**Text passage:**
..........

Project description: This is a customer analytics project where I explored customer behavior, feature engineering, and predictive modeling to estimate the likelihood of purchasing a transfer service, using a combination of data preprocessing, classification models, and performance evaluation. Data was based on real-world operational datasets from a short-term rental company, combining reservations, apartments, and transfer records into a unified analytical dataset

• Performed extensive data cleaning, including handling missing values, standardizing categorical variables, and resolving inconsistencies typical of real business data
• Engineered relevant features such as check-in time categories, distance to airport, booking lead time, and seasonality indicators to capture behavioral patterns
• Applied one-hot encoding and dataset balancing techniques (RandomOverSampler) to improve model performance on imbalanced data
• Tested multiple classification models, including Decision Trees, Bagging, Random Forest, Gradient Boosting, and XGBoost
• Main tools used: Python, Pandas, Scikit-learn, XGBoost, Imbalanced-learn
• Key findings showed that customer purchase behavior is strongly influenced by booking timing, check-in period, and location-related factors. Gradient Boosting achieved the best performance in identifying potential buyers, enabling more effective targeting strategies and supporting data-driven decision-making for service promotion.

Project description:
This is a fraud analytics project where I explored anomaly detection and classification techniques using a combination of statistical methods, machine learning models, and deployment workflows in KNIME.

..........

**Study material:**
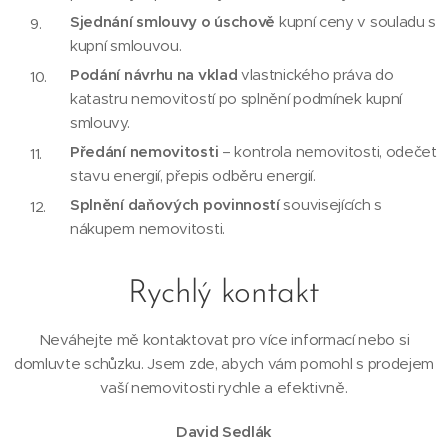
Sjednání smlouvy o úschově
kupní ceny v souladu s
kupní smlouvou.
Podání návrhu na vklad
vlastnického práva do
katastru nemovitostí po splnění podmínek kupní
smlouvy.
Předání nemovitosti
– kontrola nemovitosti, odečet
stavu energií, přepis odběru energií.
Splnění daňových povinností
souvisejících s
nákupem nemovitosti.
Rychlý kontakt
Neváhejte mě kontaktovat pro více informací nebo si
domluvte schůzku. Jsem zde, abych vám pomohl s prodejem
vaší nemovitosti rychle a efektivně.
David Sedlák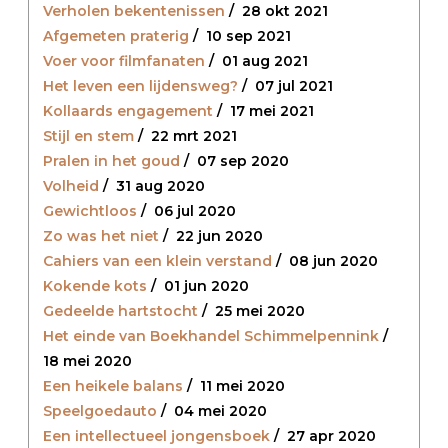
Verholen bekentenissen
/
28 okt 2021
Afgemeten praterig
/
10 sep 2021
Voer voor filmfanaten
/
01 aug 2021
Het leven een lijdensweg?
/
07 jul 2021
Kollaards engagement
/
17 mei 2021
Stijl en stem
/
22 mrt 2021
Pralen in het goud
/
07 sep 2020
Volheid
/
31 aug 2020
Gewichtloos
/
06 jul 2020
Zo was het niet
/
22 jun 2020
Cahiers van een klein verstand
/
08 jun 2020
Kokende kots
/
01 jun 2020
Gedeelde hartstocht
/
25 mei 2020
Het einde van Boekhandel Schimmelpennink
/
18 mei 2020
Een heikele balans
/
11 mei 2020
Speelgoedauto
/
04 mei 2020
Een intellectueel jongensboek
/
27 apr 2020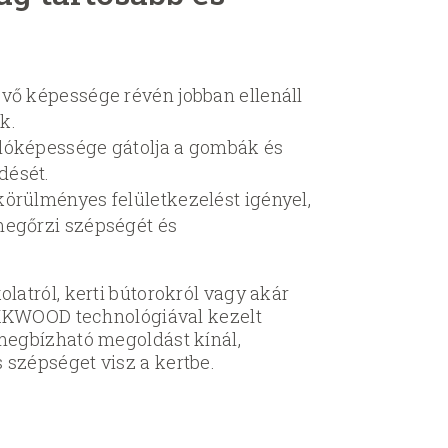
evő képessége révén jobban ellenáll
k.
lóképessége gátolja a gombák és
dését.
körülményes felületkezelést igényel,
megőrzi szépségét és
latról, kerti bútorokról vagy akár
LOKKWOOD technológiával kezelt
megbízható megoldást kínál,
szépséget visz a kertbe.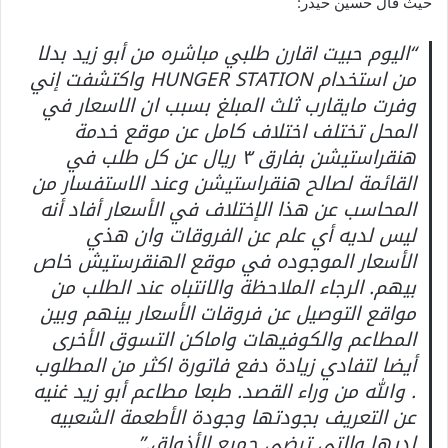
حيث قال حسين حيدر:
“اليوم حبيت اقارن طلبي مباشره من أبو زيد بدلا
من استخدام HUNGER STATION واكتشفت إني
وفرت مايقارب ثلث المبلغ بسبب ان الاسعار في
المحل تختلف اختلاف كامل عن موقع خدمة
هنقراستيشن بفارق ٣ ريال عن كل طلب في
القائمة لصالح هنقراستيشن وعند الاستفسار من
المحاسب عن هذا الإختلاف في الأسعار أفاد أنه
ليس لديه أي علم عن الفروقات وان هذي
الأسعار الموجوده في موقع الهنقرستيش خاص
بيهم. الرجاء الملاحظة والانتباه عند الطلب من
مواقع التوصيل عن فروقات الأسعار بينهم وبين
المطاعم والكوفيهات واماكن التسوق الأخرى
أيضا لتفادي زيادة دفع فاتورة اكثر من المطلوب
. والله من وراء القصد. طبعا مطاعم أبو زيد غنيه
عن التعريف بجودتها وجودة الأطعمة الشعبيه
لديها والتي ترضي جميع الأذواق.”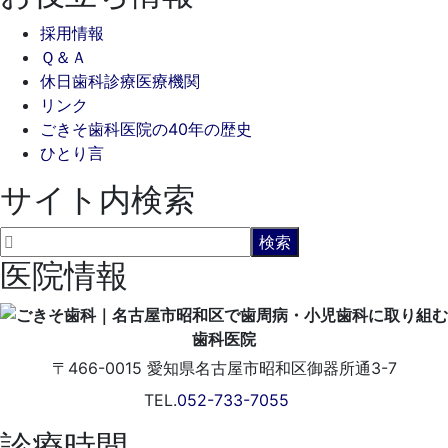
採用情報
Ｑ＆Ａ
休日歯科診療医療機関
リンク
ごきそ歯科医院の40年の歴史
ひとり言
サイト内検索
医院情報
〒466-0015
愛知県名古屋市昭和区御器所通3-7
TEL.
052-733-7055
診療時間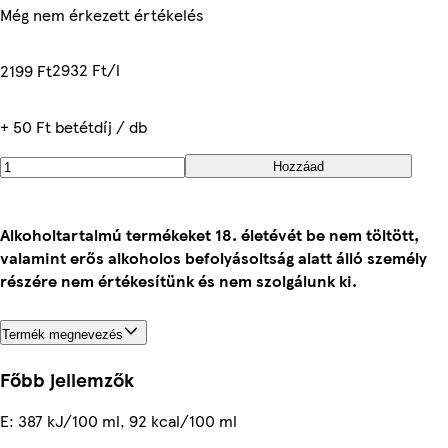
Még nem érkezett értékelés
2932 Ft/l
2199 Ft
+ 50 Ft betétdíj / db
Hozzáad
Alkoholtartalmú termékeket 18. életévét be nem töltött,
valamint erős alkoholos befolyásoltság alatt álló személy
részére nem értékesítünk és nem szolgálunk ki.
Termék megnevezés
Főbb jellemzők
E: 387 kJ/100 ml, 92 kcal/100 ml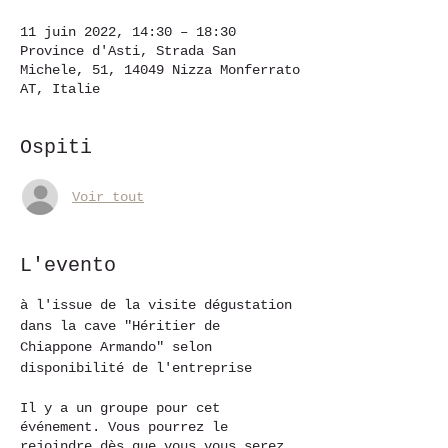
11 juin 2022, 14:30 – 18:30
Province d'Asti, Strada San
Michele, 51, 14049 Nizza Monferrato
AT, Italie
Ospiti
Voir tout
L'evento
à l'issue de la visite dégustation 
dans la cave "Héritier de 
Chiappone Armando" selon 
disponibilité de l'entreprise 
Il y a un groupe pour cet
événement. Vous pourrez le
rejoindre dès que vous vous serez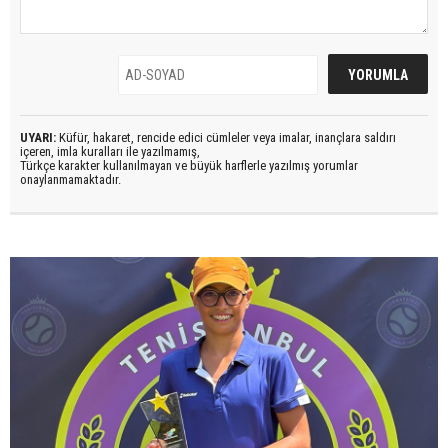
UYARI:
Küfür, hakaret, rencide edici cümleler veya imalar, inançlara saldırı
içeren, imla kuralları ile yazılmamış,
Türkçe karakter kullanılmayan ve büyük harflerle yazılmış yorumlar
onaylanmamaktadır.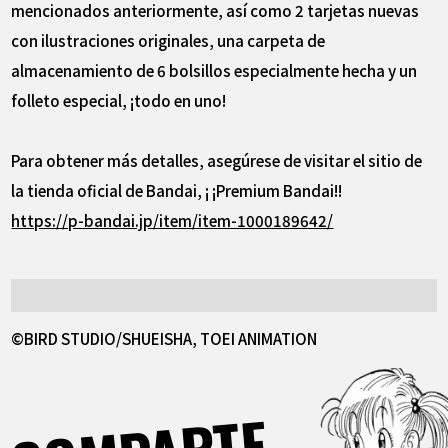
mencionados anteriormente, así como 2 tarjetas nuevas
con ilustraciones originales, una carpeta de
almacenamiento de 6 bolsillos especialmente hecha y un
folleto especial, ¡todo en uno!
Para obtener más detalles, asegúrese de visitar el sitio de
la tienda oficial de Bandai, ¡ ¡Premium Bandai!!
https://p-bandai.jp/item/item-1000189642/
©BIRD STUDIO/SHUEISHA, TOEI ANIMATION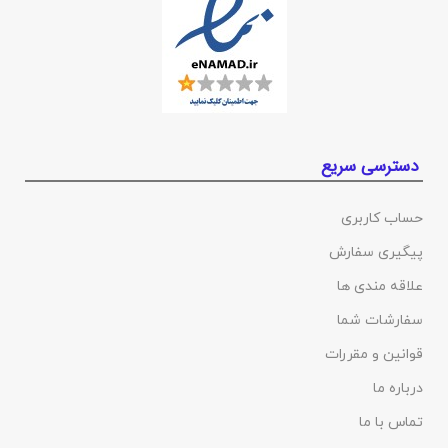
دسترسی سریع
حساب کاربری
پیگیری سفارش
علاقه مندی ها
سفارشات شما
قوانین و مقررات
درباره ما
تماس با ما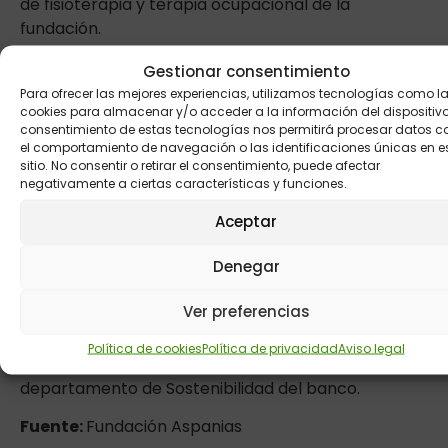
de fisioterapia y terapia ocupacional de la
fundación.
Gestionar consentimiento
Aspanias Burgos ofrece recursos de apoyo y
Para ofrecer las mejores experiencias, utilizamos tecnologías como l
atención a personas con discapacidad intelectual,
cookies para almacenar y/o acceder a la información del dispositivo.
personas con problemas de salud mental,
consentimiento de estas tecnologías nos permitirá procesar datos 
personas mayores en situación de dependencia y
el comportamiento de navegación o las identificaciones únicas en e
sitio. No consentir o retirar el consentimiento, puede afectar
otros colectivos en riesgo de exclusión social.
negativamente a ciertas características y funciones.
Durante 2018, la Fundación Aspanias Burgos ofreció
apoyo a más de 1.500 personas a través de sus 980
Aceptar
plazas en su centro educativo, centros de día,
Denegar
viviendas tuteladas y residencias.
Ver preferencias
El proyecto de la Fundación Aspanias Burgos se
engloba dentro de la línea social de nuestro Plan
Política de cookies
Política de privacidad
Aviso legal
Tres en Raya de Bankinter desarrollado desde el
departamento de Sostenibilidad del banco.
Fuente:
Fundación Aspanias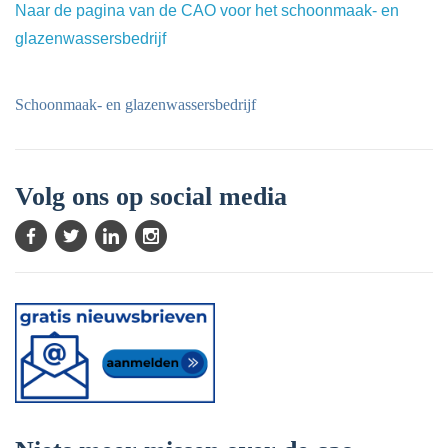
Naar de pagina van de CAO voor het schoonmaak- en
glazenwassersbedrijf
Schoonmaak- en glazenwassersbedrijf
Volg ons op social media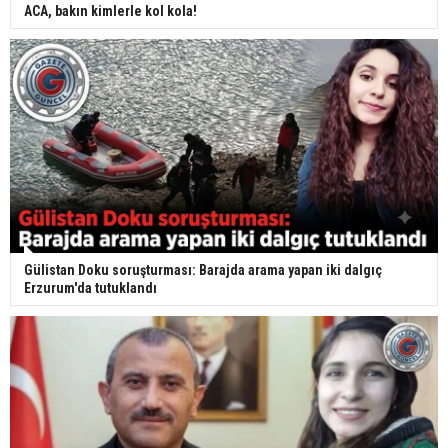
ACA, bakın kimlerle kol kola!
Gülistan Doku soruşturması: Barajda arama yapan iki dalgıç
Erzurum'da tutuklandı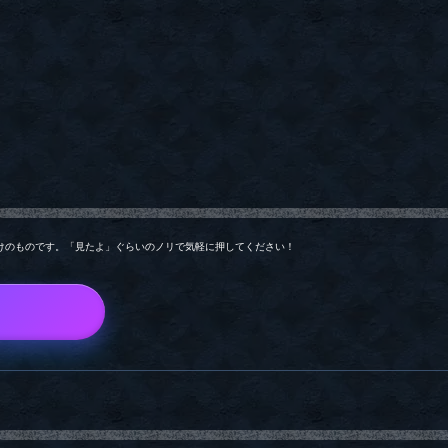
けのものです。「見たよ」ぐらいのノリで気軽に押してください！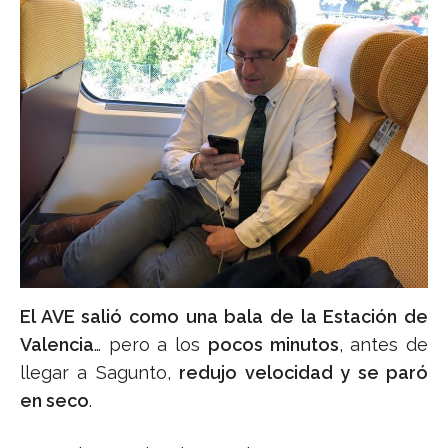
El AVE salió como una bala de la Estación de
Valencia
… pero a los
pocos minutos
, antes de
llegar a Sagunto,
redujo velocidad y se paró
en seco
.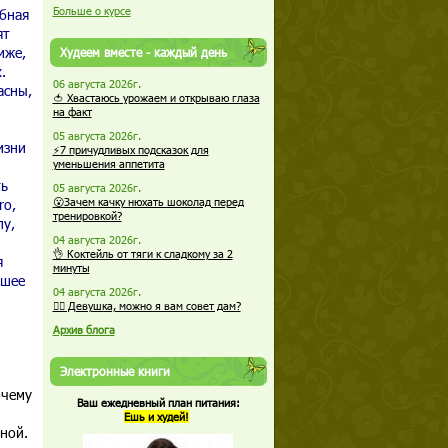
Больше о курсе
ебная
ят
иже,
Худеем вместе - каждый день
.
06 августа 2026г.
асны,
🍅 Хвастаюсь урожаем и открываю глаза
на факт
05 августа 2026г.
изни
⚡7 причудливых подсказок для
уменьшения аппетита
ть
05 августа 2026г.
ro,
😮Зачем качку нюхать шоколад перед
тренировкой?
пу,
04 августа 2026г.
👌 Коктейль от тяги к сладкому за 2
я
минуты
йшее
04 августа 2026г.
🏋️‍♀️ Девушка, можно я вам совет дам?
Архив блога
Электронные книги
очему
Ваш ежедневный план питания:
Ешь и худей!
иной.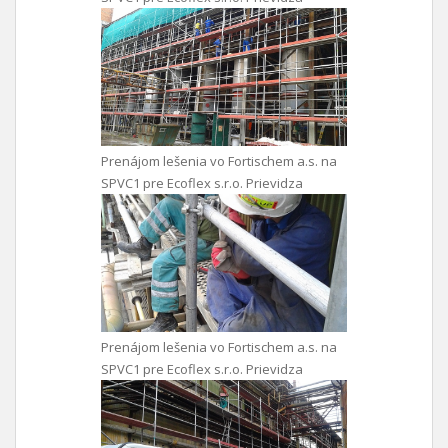
Prenájom lešenia vo Fortischem a.s. na
SPVC1 pre Ecoflex s.r.o. Prievidza
Prenájom lešenia vo Fortischem a.s. na
SPVC1 pre Ecoflex s.r.o. Prievidza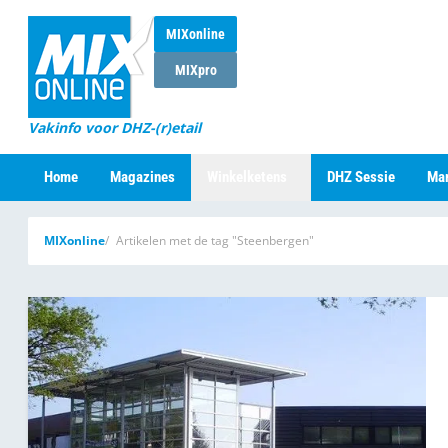
MIXonline
MIXpro
Vakinfo voor DHZ-(r)etail
Home
Magazines
Winkelketens
DHZ Sessie
Mar
MIXonline
Artikelen met de tag "Steenbergen"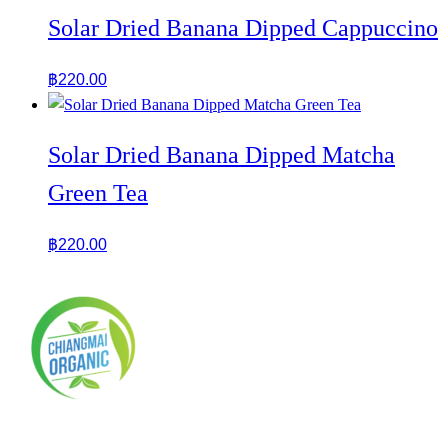
Solar Dried Banana Dipped Cappuccino
฿
220.00
Solar Dried Banana Dipped Matcha
Green Tea
฿
220.00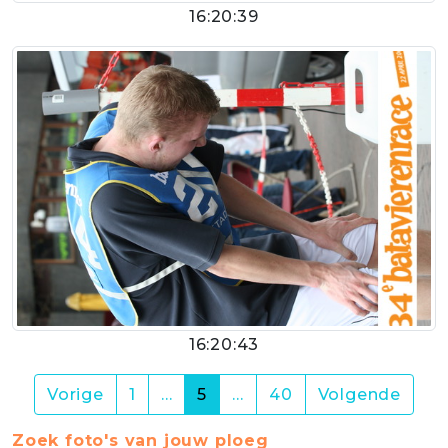
16:20:39
16:20:43
(current)
Vorige
1
…
5
…
40
Volgende
Zoek foto's van jouw ploeg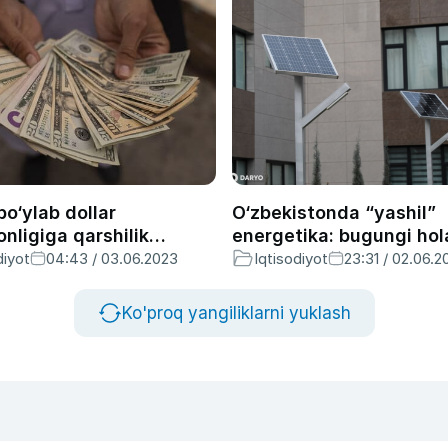
o‘ylab dollar
O‘zbekistonda “yashil”
ligiga qarshilik
energetika: bugungi hol
ymoqda
kutilayotgan o‘zgarishla
diyot
04:43 / 03.06.2023
Iqtisodiyot
23:31 / 02.06.2
Ko'proq yangiliklarni yuklash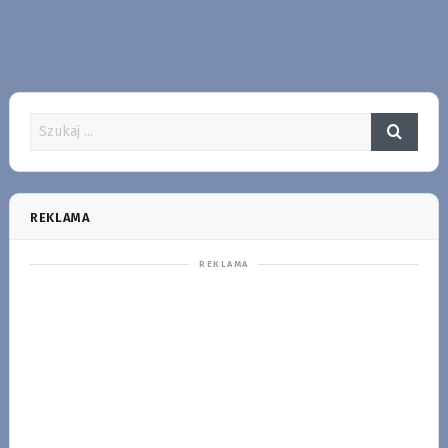
REKLAMA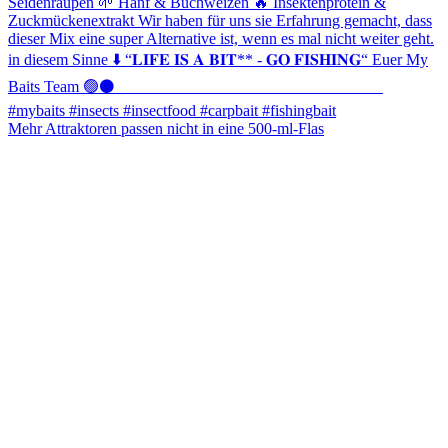
Mehr Attraktoren passen nicht in eine 500-ml-Flas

..........

**Description of the task:**
Reproduce the project-description text given above in full, word for word.

**Solution for this problem:**
Project description: This is a customer analytics project where I explored customer behavior, feature engineering, and predictive modeling to estimate the likelihood of purchasing a transfer service, using a combination of data preprocessing, classification models, and performance evaluation. Data was based on real-world operational datasets from a short-term rental company, combining reservations, apartments, and transfer records into a unified analytical dataset

• Performed extensive data cleaning, including handling missing values, standardizing categorical variables, and resolving inconsistencies typical of real business data
• Engineered relevant features such as check-in time categories, distance to airport, booking lead time, and seasonality indicators to capture behavioral patterns
• Applied one-hot encoding and dataset balancing techniques (RandomOverSampler) to improve model performance on imbalanced data
• Tested multiple classification models, including Decision Trees, Bagging, Random Forest, Gradient Boosting, and XGBoost
• Main tools used: Python, Pandas, Scikit-learn, XGBoost, Imbalanced-learn
• Key findings showed that customer purchase behavior is strongly influenced by booking timing, check-in period, and location-related factors. Gradient Boosting achieved the best performance in identifying potential buyers, enabling more effective targeting strategies and supporting data-driven decision-making for service promotion.

Project description:
This is a fraud analytics project where I explored anomaly detection and classification techniques using a combination of statistical methods, machine learning models, and deployment workflows in KNIME.